第516回:FlashLinq とは

大和 哲
1968年生まれ東京都出身。88年8月、Oh!X(日本ソフトバンク)にて「我 ら電脳遊戯民」を執筆。以来、パソコン誌にて初歩のプログラミング、HTML、CGI、インターネットプロトコルなどの解説記事、インターネット関連の Q&A、ゲーム分析記事などを書く。兼業テクニカルライター。ホームページはこちら
(イラスト : 高橋哲史)


 「FlashLinq」は、米国の通信技術企業であるクアルコムにより開発された、P2P技術活用の近距離無線通信技術です。

 P2P通信の“P2P”とは、「同僚(対等の者)から同僚へ」を意味する英文Peer to Peerを略したもので、その名前のとおり、中継サーバーなどを介さず、端末同士が自分の通信範囲内にある対応機器を見つけ、データをやり取りする通信方式のことです。

 携帯電話の通話やデータ通信は、遠く離れた者同士のやり取りを可能にする一方、実際にはそれほど遠くない場所から通信していることもよくあります。たとえば、ビルの上下階や、自宅から数十m程度の家族間の会話などです。こういった場合、わざわざ遠く離れた基地局にアクセスして、交換機やパケット網を通すより、端末間で直接通信できれば、リソースの節約になります。携帯電話事業者とからすると、ごく近距離の通信であれば、通常の携帯電話向けのインフラから、端末間通信を活用することで、通信回線の渋滞を避けることができる、ということになります。

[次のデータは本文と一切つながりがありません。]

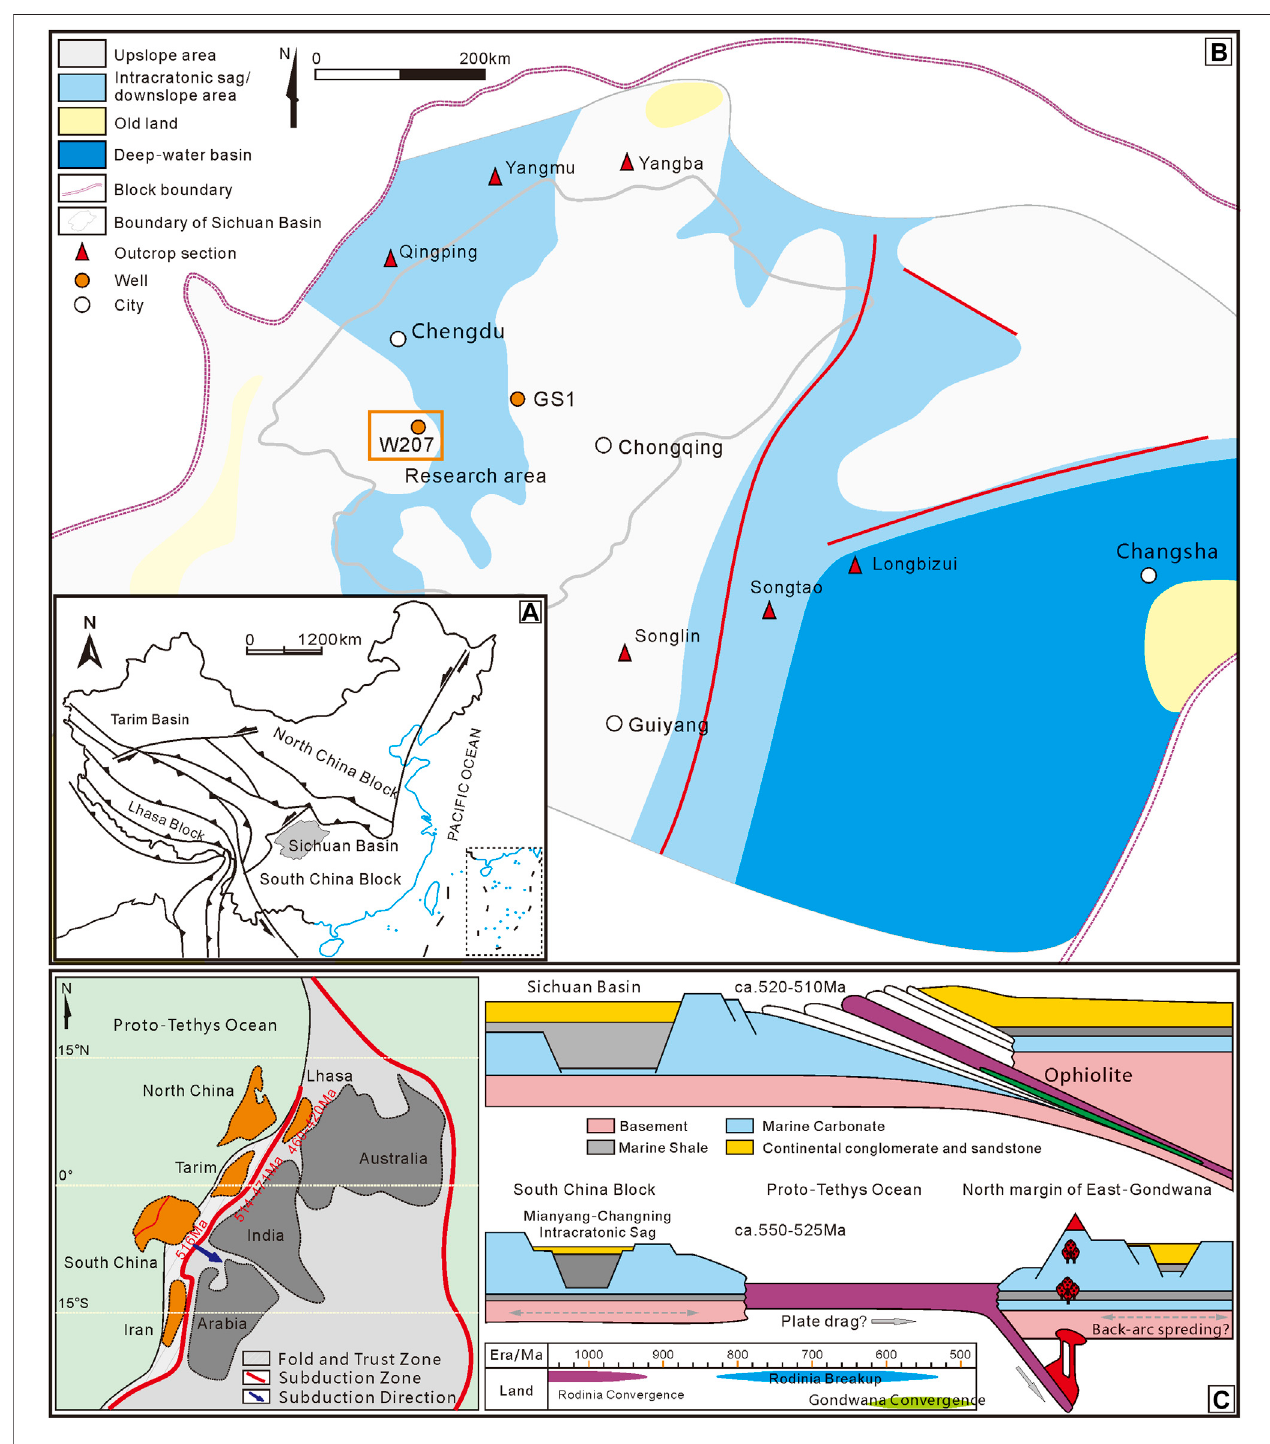
FIGURE1|(A) Simpli fi edmapofChinathatshowsthelocationoftheSichuanBasin(gray),SouthChinaBlock. (B) Early-Cambriantectonicpaleogeographyofthe Upper Yangtze Region (modi fi ed from Li et al., 2019 and Ding et al., 2021). The W207 Well is located at west side of Mianyang-Changning Intracratonic Sag. (C) Aggregation kinetic model between Yangtze and Gondwana (Arabia) in the Early Paleozoic.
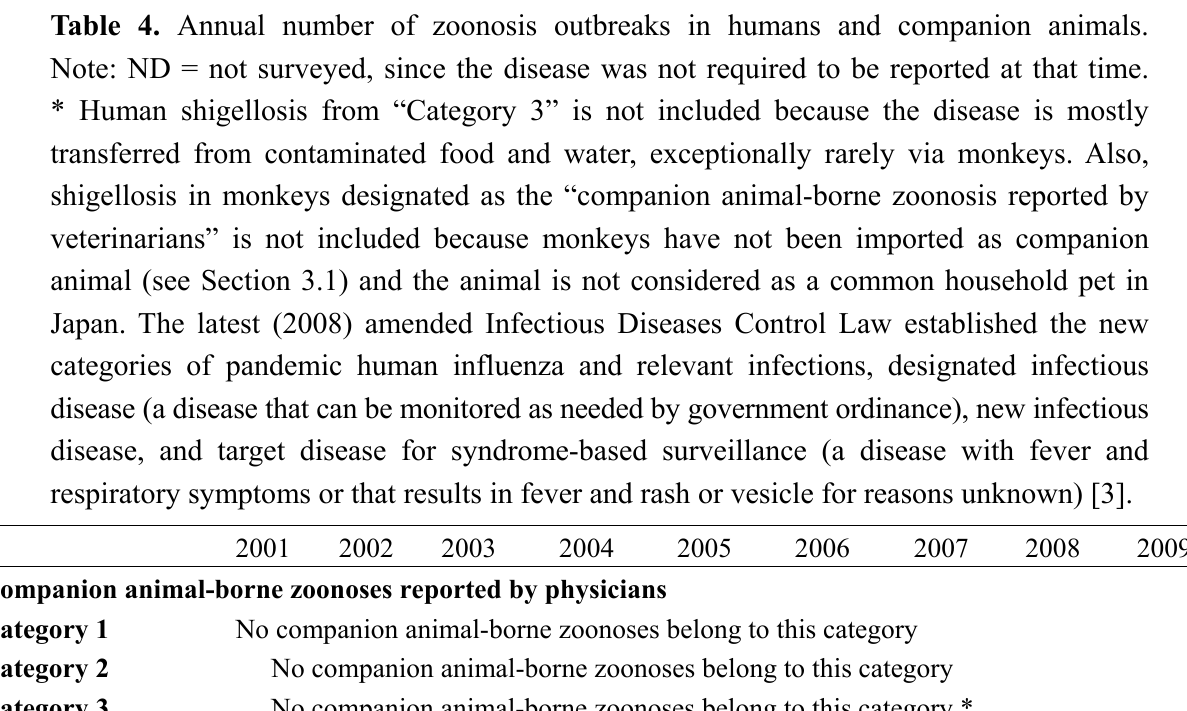
Table 4. Annual number of zoonosis outbreaks in humans and companion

 また、通信インフラが止まってしまっても、端末同士で通信ができることはP2P通信のメリットの1つです。普段、インフラが止まるということは考えにくいことです。しかし、先の東日本大震災のような非常時では、輻輳を避けるために通信規制が実施され電話が通じにくくなったりしますし、基地局などの施設・設備が被災して使えなくなることがあり得ます。また人為的な物としては、エジプトで大規模なデモが発生した際には、当局によって、携帯電話網が遮断され、使えなくなりました。しかしFlashLinqのようなP2P通信を利用すれば、このような状況でも、端末同士で通信できます。

 ただし、「FlashLinq」は、現在開発中の技術です。これまでに、スペインのバルセロナで開催された展示会「Mobile World Congress」で端末を使ったデモが披露されました。実際の市街地では、今後韓国内で、クアルコムと地元の携帯電話事業者であるSK Telecomによって、この仕組みを利用した実証実験を行うと発表されています。

 「FlashLinq」の用途としては、デジタルサイネージなどのM2M(Machine to Machine)通信なども想定されています。

通信範囲は最大1km

 「FlashLinq」は、通信方式として同期(synchronous)TDD OFDMA方式を利用しており、その通信距離は最大で1kmです。この通信範囲内に通信可能なデバイスがあれば、直接通信を行います。1kmの範囲内では最大数千台のデバイスを同時に認識でき、それぞれ機器同士が通信できます。

 端末間での通信にかかる遅延時間は数十msとされ、近くにいる人とは、ほぼリアルタイムでコミュニケーションできる、とされています。

 P2P通信を行うFlashLinqですが、他にもP2P通信を利用する通信としては、先日ご紹介したWi-Fiアライアンス提唱の「Wi-Fi Direct」などが発表されています。

 Wi-Fi DirectとFlashLinqとの違いは、FlashLinqが電波を管理している当局への申請、登録、届出が必要なライセンス周波数帯を利用している点です。一方、Wi-Fi Directは、Wi-Fiで使われている2.4GHzで申請届出が不要な周波数帯を利用しています。

 Wi-Fiが利用している周波数帯は手軽でよいのですが、手軽な分、Wi-Fi以外の機器にもよく使われる周波数帯であり、衝突や干渉が起こる可能性も踏まえて利用しなければなりません。

 その点、当局へ届けて申請、免許などが必要とはなって手間はかかりますが、FlashLinqでは、違法無線局がない限り、電波干渉の可能性が格段に低いですから、安定した無線通信が可能となるわけです。